Extracted entries below:

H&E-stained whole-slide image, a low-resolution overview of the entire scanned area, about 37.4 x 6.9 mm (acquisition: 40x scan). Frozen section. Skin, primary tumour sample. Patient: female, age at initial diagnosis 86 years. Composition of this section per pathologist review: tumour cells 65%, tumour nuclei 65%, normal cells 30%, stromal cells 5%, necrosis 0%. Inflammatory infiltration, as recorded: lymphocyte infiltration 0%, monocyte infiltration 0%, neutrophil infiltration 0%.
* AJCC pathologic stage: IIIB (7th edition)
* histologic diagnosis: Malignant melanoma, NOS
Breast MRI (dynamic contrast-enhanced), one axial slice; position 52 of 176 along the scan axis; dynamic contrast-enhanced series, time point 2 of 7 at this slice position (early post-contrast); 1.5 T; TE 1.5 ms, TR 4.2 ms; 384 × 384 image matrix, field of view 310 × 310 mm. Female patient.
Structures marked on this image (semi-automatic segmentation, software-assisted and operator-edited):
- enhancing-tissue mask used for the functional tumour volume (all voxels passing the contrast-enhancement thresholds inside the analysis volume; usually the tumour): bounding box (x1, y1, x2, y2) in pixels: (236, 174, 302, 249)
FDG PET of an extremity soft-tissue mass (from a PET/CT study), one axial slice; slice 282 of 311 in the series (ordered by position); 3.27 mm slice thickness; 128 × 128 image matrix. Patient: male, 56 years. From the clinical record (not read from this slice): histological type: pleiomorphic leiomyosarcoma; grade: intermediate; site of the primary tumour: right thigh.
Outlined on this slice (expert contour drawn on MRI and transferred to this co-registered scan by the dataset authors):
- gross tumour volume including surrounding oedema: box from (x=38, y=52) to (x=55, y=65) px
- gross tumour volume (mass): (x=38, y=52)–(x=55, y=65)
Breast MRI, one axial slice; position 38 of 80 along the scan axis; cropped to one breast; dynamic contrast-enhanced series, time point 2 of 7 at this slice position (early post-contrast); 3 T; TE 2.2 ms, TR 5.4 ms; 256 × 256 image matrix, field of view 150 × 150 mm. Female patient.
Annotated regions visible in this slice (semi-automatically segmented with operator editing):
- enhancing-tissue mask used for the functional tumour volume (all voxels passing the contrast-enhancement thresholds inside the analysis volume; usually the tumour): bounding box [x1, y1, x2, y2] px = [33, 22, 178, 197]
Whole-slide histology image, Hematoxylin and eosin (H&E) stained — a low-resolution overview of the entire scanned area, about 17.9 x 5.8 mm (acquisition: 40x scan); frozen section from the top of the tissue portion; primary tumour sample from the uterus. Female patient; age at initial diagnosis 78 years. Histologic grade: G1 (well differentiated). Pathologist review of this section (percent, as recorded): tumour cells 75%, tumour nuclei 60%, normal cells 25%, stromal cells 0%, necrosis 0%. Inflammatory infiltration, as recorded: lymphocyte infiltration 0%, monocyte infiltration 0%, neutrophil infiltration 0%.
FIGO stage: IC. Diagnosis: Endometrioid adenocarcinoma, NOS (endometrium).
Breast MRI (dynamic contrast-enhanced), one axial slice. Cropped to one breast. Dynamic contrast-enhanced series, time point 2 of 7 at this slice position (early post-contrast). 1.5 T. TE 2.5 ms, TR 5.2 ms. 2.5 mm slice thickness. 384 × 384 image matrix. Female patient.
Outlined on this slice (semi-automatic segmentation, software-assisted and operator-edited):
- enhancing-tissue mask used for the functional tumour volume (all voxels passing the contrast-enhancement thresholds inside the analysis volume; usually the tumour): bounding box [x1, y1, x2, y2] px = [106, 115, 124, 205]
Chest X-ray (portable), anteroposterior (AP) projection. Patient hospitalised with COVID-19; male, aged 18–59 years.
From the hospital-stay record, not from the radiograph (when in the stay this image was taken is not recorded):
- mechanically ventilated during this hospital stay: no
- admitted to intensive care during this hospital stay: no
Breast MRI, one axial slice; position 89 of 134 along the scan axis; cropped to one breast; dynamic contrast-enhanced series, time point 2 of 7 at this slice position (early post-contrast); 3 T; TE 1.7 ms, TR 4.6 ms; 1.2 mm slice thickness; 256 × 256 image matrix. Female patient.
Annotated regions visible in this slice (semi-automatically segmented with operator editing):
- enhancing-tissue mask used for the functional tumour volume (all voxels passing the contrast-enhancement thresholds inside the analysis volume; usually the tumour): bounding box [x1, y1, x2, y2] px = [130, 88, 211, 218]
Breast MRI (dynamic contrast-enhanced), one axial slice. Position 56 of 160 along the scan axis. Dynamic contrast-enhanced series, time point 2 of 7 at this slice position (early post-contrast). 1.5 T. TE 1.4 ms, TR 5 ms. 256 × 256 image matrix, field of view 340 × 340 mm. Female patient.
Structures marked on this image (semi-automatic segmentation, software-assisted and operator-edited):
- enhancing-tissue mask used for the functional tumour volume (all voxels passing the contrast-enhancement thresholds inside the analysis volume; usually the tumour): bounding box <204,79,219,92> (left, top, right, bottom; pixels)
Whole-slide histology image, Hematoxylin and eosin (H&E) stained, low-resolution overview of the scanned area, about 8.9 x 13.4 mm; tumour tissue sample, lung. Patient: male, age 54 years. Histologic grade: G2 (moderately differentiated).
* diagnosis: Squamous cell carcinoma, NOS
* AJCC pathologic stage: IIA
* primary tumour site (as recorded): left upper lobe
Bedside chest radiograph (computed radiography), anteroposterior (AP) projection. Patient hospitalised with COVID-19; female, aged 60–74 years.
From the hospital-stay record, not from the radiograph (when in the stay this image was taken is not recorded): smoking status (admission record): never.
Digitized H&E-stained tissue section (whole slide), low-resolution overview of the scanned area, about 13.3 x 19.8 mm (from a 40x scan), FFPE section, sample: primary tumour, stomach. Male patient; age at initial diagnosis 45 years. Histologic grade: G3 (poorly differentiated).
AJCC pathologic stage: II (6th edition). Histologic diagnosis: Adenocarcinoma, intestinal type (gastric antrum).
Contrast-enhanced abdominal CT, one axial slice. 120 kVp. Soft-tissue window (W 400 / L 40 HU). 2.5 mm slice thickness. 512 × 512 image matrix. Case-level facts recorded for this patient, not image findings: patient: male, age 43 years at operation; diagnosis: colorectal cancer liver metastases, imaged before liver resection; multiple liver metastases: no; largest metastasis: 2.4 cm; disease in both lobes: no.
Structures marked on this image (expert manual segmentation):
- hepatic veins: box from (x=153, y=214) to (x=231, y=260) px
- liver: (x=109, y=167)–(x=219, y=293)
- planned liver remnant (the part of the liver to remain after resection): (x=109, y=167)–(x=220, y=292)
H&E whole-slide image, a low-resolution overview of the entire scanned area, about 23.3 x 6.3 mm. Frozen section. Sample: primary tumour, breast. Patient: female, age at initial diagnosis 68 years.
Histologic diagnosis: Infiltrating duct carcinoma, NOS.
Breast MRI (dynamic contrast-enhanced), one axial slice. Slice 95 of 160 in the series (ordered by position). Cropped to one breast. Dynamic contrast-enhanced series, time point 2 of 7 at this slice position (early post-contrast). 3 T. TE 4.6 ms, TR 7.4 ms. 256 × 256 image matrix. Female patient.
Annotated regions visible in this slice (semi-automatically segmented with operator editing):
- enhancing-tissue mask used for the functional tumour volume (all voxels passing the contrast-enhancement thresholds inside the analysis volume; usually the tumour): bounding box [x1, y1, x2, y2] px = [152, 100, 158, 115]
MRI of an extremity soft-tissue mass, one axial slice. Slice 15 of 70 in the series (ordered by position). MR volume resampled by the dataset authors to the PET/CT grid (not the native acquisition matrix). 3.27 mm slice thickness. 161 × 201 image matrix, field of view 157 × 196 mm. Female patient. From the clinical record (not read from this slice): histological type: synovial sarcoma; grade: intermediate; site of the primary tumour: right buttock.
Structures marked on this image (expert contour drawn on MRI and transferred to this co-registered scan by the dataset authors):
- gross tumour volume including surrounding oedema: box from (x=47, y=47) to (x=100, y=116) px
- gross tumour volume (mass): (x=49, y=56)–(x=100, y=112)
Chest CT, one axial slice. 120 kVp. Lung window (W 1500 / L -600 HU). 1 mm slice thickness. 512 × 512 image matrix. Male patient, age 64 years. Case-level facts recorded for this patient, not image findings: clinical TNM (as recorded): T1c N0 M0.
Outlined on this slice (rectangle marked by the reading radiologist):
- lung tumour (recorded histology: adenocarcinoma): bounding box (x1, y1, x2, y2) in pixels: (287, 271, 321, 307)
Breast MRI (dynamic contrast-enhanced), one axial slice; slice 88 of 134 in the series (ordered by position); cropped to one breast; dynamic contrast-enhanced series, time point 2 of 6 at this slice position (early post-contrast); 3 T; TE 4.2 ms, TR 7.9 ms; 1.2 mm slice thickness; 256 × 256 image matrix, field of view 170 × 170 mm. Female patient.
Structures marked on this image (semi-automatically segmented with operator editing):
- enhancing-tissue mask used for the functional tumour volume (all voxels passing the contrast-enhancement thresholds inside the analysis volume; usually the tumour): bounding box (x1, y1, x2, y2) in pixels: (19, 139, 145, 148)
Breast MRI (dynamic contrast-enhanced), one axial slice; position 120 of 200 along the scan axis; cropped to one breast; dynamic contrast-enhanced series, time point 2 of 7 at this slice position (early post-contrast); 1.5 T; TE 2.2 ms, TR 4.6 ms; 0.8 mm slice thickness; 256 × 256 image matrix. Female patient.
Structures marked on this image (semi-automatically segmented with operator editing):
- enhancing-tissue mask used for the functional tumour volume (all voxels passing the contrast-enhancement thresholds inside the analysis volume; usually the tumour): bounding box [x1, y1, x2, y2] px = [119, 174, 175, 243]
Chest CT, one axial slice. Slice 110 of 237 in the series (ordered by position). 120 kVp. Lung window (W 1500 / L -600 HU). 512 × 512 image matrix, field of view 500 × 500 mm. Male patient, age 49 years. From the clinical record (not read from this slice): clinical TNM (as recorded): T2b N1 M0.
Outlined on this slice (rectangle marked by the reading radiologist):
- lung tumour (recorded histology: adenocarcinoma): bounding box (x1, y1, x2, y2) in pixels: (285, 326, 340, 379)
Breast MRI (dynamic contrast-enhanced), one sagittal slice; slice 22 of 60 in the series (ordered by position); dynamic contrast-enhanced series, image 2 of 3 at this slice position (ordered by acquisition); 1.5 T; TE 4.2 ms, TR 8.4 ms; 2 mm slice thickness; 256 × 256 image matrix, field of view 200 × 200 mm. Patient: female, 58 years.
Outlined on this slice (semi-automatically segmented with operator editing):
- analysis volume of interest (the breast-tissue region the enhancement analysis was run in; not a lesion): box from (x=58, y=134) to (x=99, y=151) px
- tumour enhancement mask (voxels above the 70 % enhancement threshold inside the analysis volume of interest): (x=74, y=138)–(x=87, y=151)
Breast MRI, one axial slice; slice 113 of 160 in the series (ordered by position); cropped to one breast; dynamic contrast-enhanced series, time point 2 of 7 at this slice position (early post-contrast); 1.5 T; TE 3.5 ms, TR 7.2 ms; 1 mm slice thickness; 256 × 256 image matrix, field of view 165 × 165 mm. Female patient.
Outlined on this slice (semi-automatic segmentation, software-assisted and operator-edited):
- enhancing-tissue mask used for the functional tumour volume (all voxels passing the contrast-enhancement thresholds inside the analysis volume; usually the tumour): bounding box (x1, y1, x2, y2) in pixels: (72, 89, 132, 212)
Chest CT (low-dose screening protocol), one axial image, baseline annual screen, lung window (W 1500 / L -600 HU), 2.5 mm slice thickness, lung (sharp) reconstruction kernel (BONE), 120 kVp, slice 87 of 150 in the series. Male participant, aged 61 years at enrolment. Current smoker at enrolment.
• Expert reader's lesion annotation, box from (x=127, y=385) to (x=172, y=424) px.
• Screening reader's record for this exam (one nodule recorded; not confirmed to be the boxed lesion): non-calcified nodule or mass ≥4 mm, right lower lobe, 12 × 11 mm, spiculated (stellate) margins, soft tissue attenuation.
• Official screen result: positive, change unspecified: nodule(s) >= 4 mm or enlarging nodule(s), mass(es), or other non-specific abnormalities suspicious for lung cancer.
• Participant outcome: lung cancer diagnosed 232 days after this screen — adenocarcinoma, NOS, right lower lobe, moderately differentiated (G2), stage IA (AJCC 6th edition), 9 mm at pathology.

End of Extracted entries.

▶ Aim of the task: In the listing above, the lines from the one containing "Breast MRI, one axial slice; position 89" through the one containing "right, bottom; pixels)" must be set down exactly, with no other lines.

▶ Answer to the problem:
Breast MRI, one axial slice; position 89 of 134 along the scan axis; cropped to one breast; dynamic contrast-enhanced series, time point 2 of 7 at this slice position (early post-contrast); 3 T; TE 1.7 ms, TR 4.6 ms; 1.2 mm slice thickness; 256 × 256 image matrix. Female patient.
Annotated regions visible in this slice (semi-automatically segmented with operator editing):
- enhancing-tissue mask used for the functional tumour volume (all voxels passing the contrast-enhancement thresholds inside the analysis volume; usually the tumour): bounding box [x1, y1, x2, y2] px = [130, 88, 211, 218]
Breast MRI (dynamic contrast-enhanced), one axial slice. Position 56 of 160 along the scan axis. Dynamic contrast-enhanced series, time point 2 of 7 at this slice position (early post-contrast). 1.5 T. TE 1.4 ms, TR 5 ms. 256 × 256 image matrix, field of view 340 × 340 mm. Female patient.
Structures marked on this image (semi-automatic segmentation, software-assisted and operator-edited):
- enhancing-tissue mask used for the functional tumour volume (all voxels passing the contrast-enhancement thresholds inside the analysis volume; usually the tumour): bounding box <204,79,219,92> (left, top, right, bottom; pixels)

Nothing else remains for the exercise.